Roosevelt lost its assistant principal, two noontime aides, two support-services assistants, a social worker and a counselor when the Philadelphia School District laid off nearly 4,000 employees in June.

As a result, teachers say they often take time away from their prep or lunch periods to help keep an eye on the hallways, which are now filled with more than twice as many students.

“We pretty much all chip in,” said Ryan.

From closure-list to expansion

In April, the district decided it would use Roosevelt as a site for students from all across central Germantown, which lost an elementary school this summer.

Hundreds of students from nearby Robert Fulton Elementary, one of 24 schools closed in June, enrolled at Roosevelt.

Roosevelt, located less than a walking mile away from Fulton, had previously served roughly 320 seventh and eighth graders.

Time has also played a significant factor.

When school started in early September, almost no day-to-day procedures – such as what teachers should do at dismissal time –were in place because of Ryan’s last-minute start.

Over the summer, two other principals were hired, but didn’t stay on board.

“All those systems should have been created during the summer for implementation in September, but we’re getting there,” said Knipper.

Finding a groove

Alex Bouwman, an eighth-grade math teacher, said he’s confident Roosevelt will become a better-oiled machine.

“We can’t put a timeline on changing an entire culture,” said Bouwman. “Building an entirely new identity is huge.”

Staffers say some pieces of the school’s climate will snap into place as long as the environment inside the classroom sets the tone.

Parental concerns linger

At least a few parents, though, aren’t pleased with what they have seen so far.

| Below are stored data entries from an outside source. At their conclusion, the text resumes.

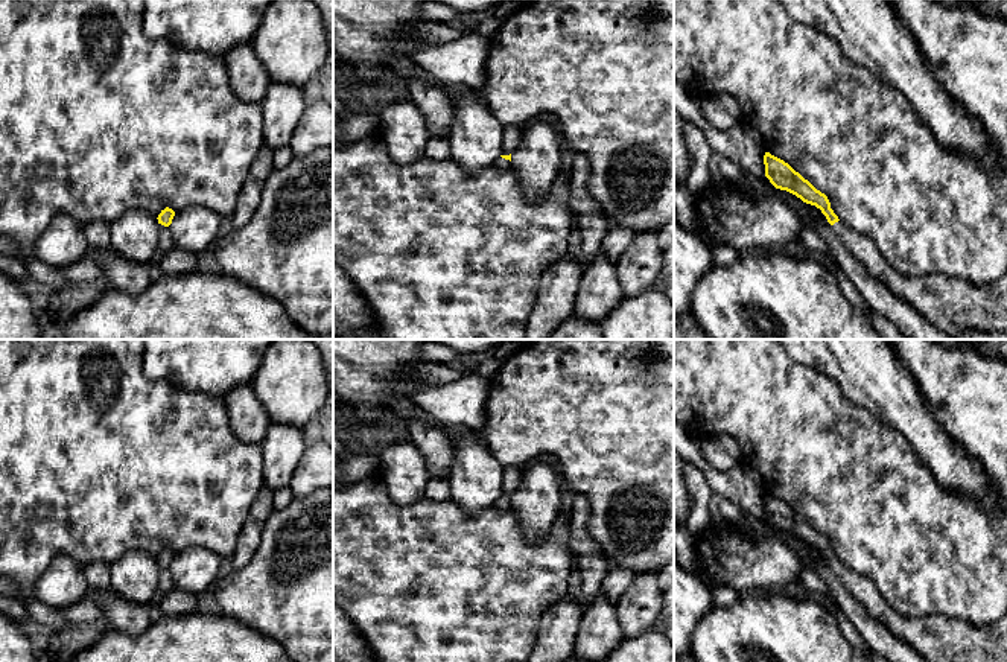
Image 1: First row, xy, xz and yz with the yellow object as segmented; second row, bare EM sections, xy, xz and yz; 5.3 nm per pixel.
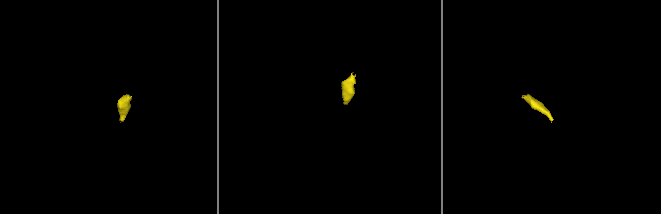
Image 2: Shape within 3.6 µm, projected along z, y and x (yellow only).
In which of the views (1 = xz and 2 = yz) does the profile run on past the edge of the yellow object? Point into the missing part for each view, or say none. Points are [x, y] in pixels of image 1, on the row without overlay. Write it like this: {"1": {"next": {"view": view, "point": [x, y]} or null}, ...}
{"1": {"next": {"view": "xz", "point": [501, 504]}}, "2": {"next": {"view": "yz", "point": [936, 638]}}}

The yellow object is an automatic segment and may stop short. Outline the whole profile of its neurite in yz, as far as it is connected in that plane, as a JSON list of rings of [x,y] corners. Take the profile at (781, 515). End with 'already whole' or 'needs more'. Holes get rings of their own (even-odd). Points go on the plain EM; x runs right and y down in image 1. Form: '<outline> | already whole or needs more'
[[[765,493],[765,517],[780,531],[815,546],[826,557],[846,589],[899,639],[928,662],[1007,662],[1007,612],[993,624],[974,625],[957,618],[929,615],[905,618],[894,612],[876,586],[844,566],[824,534],[783,501]]] | needs more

While the education part of the equation appears to be in working order, they say more attention needs to be paid to school culture.

Dawn Huling has a sixth grader and a kindergartner at the school. She walks the pair to and from school every day because she’s concerned about their safety as students from different neighborhoods stream in and out of the building.

“I can’t stand the school,” said Huling outside Roosevelt during a recent dismissal. “I think the kids are out of control and the teachers aren’t paying enough attention to the kids.”

Huling said her son has wanted to stay home on more than one occasion.

“He says, ‘Mom, I don’t want to go to school today and deal with them,'” said Huling.

Shoshawn Williams also worries about her son’s safety. She said the school needs to do a better job at separating middle-schoolers from students in lower grades.

“It’s just a mess,” said Williams. “I’ve never seen anything like this.”

Cooperative efforts planned

Ryan said one of his immediate goals is to bridge the knowledge gap between parents and staff at Roosevelt so the former is more clued in to what’s being accomplished inside the building.

Moving forward, the school will enlist parent volunteers to help inside the school. A group of more than 20 former Fulton Elementary parents have asked Ryan for as much.

A new Home & School Association will also soon be formed.

Said Ryan, “It’s just a matter of time now before we’re doing all of the great things that we plan to do.”